Saved entries:
----

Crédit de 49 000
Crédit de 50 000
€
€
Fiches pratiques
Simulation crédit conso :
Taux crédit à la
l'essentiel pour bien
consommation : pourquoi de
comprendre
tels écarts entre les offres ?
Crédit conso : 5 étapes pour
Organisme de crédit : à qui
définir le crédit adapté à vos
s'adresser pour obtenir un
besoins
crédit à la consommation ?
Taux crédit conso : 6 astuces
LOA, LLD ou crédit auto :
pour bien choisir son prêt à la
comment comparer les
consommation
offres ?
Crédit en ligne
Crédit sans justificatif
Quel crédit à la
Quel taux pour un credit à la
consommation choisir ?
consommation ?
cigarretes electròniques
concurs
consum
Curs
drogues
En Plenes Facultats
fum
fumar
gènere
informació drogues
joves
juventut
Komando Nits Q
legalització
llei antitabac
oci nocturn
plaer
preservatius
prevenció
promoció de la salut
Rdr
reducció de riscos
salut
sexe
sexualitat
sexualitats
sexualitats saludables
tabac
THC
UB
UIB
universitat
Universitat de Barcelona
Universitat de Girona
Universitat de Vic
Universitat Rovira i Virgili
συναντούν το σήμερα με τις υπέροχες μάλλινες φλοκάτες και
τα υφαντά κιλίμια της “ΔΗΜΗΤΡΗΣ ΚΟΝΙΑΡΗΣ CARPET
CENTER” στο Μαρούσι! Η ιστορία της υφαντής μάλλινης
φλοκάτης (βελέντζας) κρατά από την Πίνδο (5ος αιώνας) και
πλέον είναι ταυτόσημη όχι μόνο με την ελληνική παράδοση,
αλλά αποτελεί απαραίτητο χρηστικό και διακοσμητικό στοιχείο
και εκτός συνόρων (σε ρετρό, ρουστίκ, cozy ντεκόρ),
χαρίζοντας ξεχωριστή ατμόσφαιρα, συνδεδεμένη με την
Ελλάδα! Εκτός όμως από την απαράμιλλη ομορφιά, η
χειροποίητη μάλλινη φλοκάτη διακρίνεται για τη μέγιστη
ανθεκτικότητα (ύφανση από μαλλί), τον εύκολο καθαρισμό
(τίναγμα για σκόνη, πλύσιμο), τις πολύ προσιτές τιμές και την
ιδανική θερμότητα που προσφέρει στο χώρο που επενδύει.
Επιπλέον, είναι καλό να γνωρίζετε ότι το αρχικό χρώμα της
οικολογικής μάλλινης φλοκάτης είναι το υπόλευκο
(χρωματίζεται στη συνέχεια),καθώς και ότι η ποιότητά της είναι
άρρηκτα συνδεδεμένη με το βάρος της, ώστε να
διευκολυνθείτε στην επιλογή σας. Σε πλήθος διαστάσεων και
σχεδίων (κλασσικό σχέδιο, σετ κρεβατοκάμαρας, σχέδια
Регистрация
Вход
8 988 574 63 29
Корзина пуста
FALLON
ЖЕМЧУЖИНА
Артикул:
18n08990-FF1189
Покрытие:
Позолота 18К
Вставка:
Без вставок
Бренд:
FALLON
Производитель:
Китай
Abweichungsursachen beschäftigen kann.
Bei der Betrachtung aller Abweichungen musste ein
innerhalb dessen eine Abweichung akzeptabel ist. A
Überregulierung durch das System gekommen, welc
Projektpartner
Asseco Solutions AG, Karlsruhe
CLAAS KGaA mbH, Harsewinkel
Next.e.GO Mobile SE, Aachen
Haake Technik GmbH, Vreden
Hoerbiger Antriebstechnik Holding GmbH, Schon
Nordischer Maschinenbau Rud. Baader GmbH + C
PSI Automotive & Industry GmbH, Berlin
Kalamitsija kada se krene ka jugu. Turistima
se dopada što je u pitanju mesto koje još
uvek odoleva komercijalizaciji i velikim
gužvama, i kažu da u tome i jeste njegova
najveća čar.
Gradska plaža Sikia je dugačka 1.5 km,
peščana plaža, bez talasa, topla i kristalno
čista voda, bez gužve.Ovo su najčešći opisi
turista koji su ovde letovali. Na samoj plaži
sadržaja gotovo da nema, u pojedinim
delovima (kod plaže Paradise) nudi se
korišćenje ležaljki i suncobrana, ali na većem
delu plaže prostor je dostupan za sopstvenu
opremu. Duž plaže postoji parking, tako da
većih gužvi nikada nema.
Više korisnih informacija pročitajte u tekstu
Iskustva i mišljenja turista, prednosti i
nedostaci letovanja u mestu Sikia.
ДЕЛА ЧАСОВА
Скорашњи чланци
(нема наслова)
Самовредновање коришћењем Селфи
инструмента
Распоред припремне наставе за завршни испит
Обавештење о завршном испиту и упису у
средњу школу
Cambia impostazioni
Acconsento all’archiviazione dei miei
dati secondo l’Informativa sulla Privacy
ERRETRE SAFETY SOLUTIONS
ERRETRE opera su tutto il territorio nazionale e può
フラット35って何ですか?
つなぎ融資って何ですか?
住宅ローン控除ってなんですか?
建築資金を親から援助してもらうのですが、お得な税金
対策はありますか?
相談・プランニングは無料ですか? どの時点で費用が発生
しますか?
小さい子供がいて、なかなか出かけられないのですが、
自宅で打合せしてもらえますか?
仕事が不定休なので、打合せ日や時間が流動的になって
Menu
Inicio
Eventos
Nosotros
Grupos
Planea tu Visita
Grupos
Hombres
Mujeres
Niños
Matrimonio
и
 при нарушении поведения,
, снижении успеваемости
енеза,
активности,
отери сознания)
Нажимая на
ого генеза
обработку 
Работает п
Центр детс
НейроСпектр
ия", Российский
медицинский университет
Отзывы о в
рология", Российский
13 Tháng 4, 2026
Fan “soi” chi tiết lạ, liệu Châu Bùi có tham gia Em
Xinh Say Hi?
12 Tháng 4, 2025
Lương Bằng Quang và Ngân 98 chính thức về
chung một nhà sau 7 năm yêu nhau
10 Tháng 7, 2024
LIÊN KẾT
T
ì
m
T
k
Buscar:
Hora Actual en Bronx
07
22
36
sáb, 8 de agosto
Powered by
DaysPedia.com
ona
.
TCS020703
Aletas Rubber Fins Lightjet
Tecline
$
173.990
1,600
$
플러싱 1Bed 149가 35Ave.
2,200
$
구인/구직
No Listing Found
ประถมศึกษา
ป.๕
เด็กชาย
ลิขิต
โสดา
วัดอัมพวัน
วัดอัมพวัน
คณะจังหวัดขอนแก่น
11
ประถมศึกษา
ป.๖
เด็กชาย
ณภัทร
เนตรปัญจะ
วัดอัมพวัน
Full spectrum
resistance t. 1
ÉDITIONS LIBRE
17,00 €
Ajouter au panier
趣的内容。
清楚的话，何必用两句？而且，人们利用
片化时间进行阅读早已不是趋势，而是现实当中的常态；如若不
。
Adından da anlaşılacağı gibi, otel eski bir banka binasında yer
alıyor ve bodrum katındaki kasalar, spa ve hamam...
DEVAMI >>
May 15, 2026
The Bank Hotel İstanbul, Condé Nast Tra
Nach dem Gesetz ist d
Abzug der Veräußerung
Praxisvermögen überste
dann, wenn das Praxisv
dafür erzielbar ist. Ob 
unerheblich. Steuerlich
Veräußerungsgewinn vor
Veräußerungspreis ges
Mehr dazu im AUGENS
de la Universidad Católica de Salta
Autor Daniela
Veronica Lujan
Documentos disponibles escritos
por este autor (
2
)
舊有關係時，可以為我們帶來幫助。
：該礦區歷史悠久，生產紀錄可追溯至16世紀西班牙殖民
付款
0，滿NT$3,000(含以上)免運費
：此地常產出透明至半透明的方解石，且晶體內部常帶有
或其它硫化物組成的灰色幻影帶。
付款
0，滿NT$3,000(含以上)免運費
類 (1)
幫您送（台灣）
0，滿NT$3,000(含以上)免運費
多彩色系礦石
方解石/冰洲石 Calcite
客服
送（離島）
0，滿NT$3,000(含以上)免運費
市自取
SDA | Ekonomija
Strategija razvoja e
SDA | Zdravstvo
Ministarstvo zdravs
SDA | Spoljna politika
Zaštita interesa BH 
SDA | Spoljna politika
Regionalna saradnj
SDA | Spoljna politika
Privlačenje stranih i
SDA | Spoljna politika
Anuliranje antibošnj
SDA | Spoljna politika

----

Job item. Give back one number only: the count of lines in the entries that hold the string "φλοκάτης".

Output of the task. 2